----- WORKING DATA -----

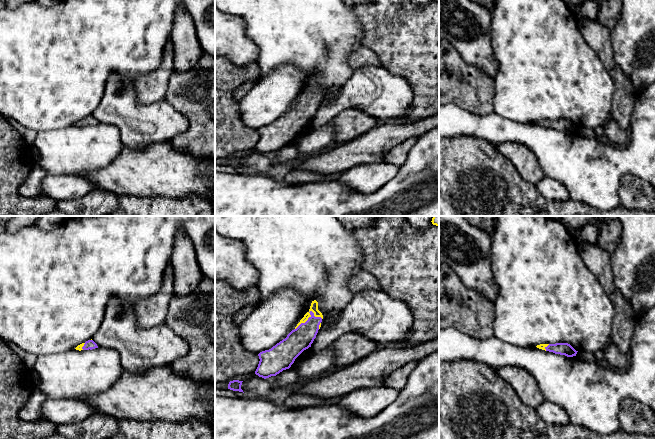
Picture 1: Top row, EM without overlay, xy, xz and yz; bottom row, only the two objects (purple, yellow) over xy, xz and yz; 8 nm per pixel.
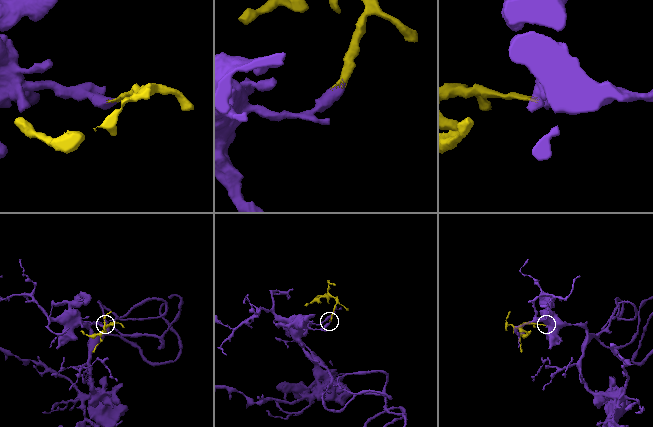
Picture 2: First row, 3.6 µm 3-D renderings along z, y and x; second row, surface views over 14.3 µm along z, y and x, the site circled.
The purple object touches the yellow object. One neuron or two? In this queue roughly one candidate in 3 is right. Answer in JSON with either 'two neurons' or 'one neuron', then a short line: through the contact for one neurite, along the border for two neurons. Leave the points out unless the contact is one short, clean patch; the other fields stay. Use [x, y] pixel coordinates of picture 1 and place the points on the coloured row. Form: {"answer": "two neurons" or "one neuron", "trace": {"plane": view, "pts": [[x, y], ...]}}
{"answer": "one neuron", "trace": {"plane": "xz", "pts": [[301, 338], [310, 324], [310, 314], [314, 305]]}}

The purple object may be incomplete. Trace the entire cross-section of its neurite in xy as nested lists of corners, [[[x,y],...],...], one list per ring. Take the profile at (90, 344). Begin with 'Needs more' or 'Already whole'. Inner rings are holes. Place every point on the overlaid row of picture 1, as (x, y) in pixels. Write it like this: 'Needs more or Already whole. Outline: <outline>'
Needs more. Outline: [[[91,339],[91,340],[86,341],[85,343],[78,345],[75,349],[81,351],[81,350],[89,350],[89,349],[92,350],[92,349],[95,349],[95,348],[98,348],[98,346]]]

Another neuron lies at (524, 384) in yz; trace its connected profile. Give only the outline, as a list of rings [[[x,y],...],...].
[[[505,366],[497,369],[498,375],[517,393],[519,399],[533,409],[538,408],[545,400],[534,377],[520,367]]]

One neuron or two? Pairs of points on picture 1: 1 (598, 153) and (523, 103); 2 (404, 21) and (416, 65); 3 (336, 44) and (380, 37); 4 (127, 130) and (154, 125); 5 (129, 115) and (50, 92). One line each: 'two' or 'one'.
1: one
2: one
3: two
4: one
5: two

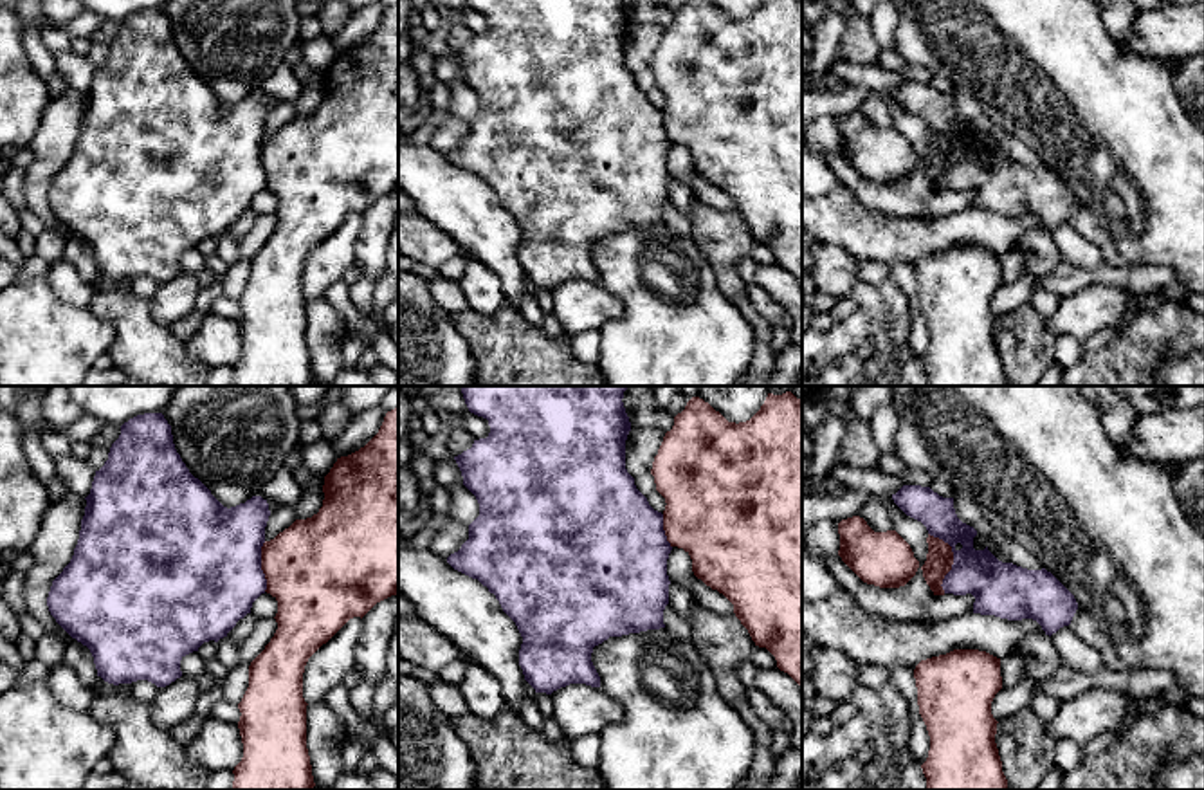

-----

Omit the pictures and print again exactly the lines from the one with "One neuron or two? Pairs" through the final line of the entries, both ends included.

One neuron or two? Pairs of points on picture 1: 1 (598, 153) and (523, 103); 2 (404, 21) and (416, 65); 3 (336, 44) and (380, 37); 4 (127, 130) and (154, 125); 5 (129, 115) and (50, 92). One line each: 'two' or 'one'.
1: one
2: one
3: two
4: one
5: two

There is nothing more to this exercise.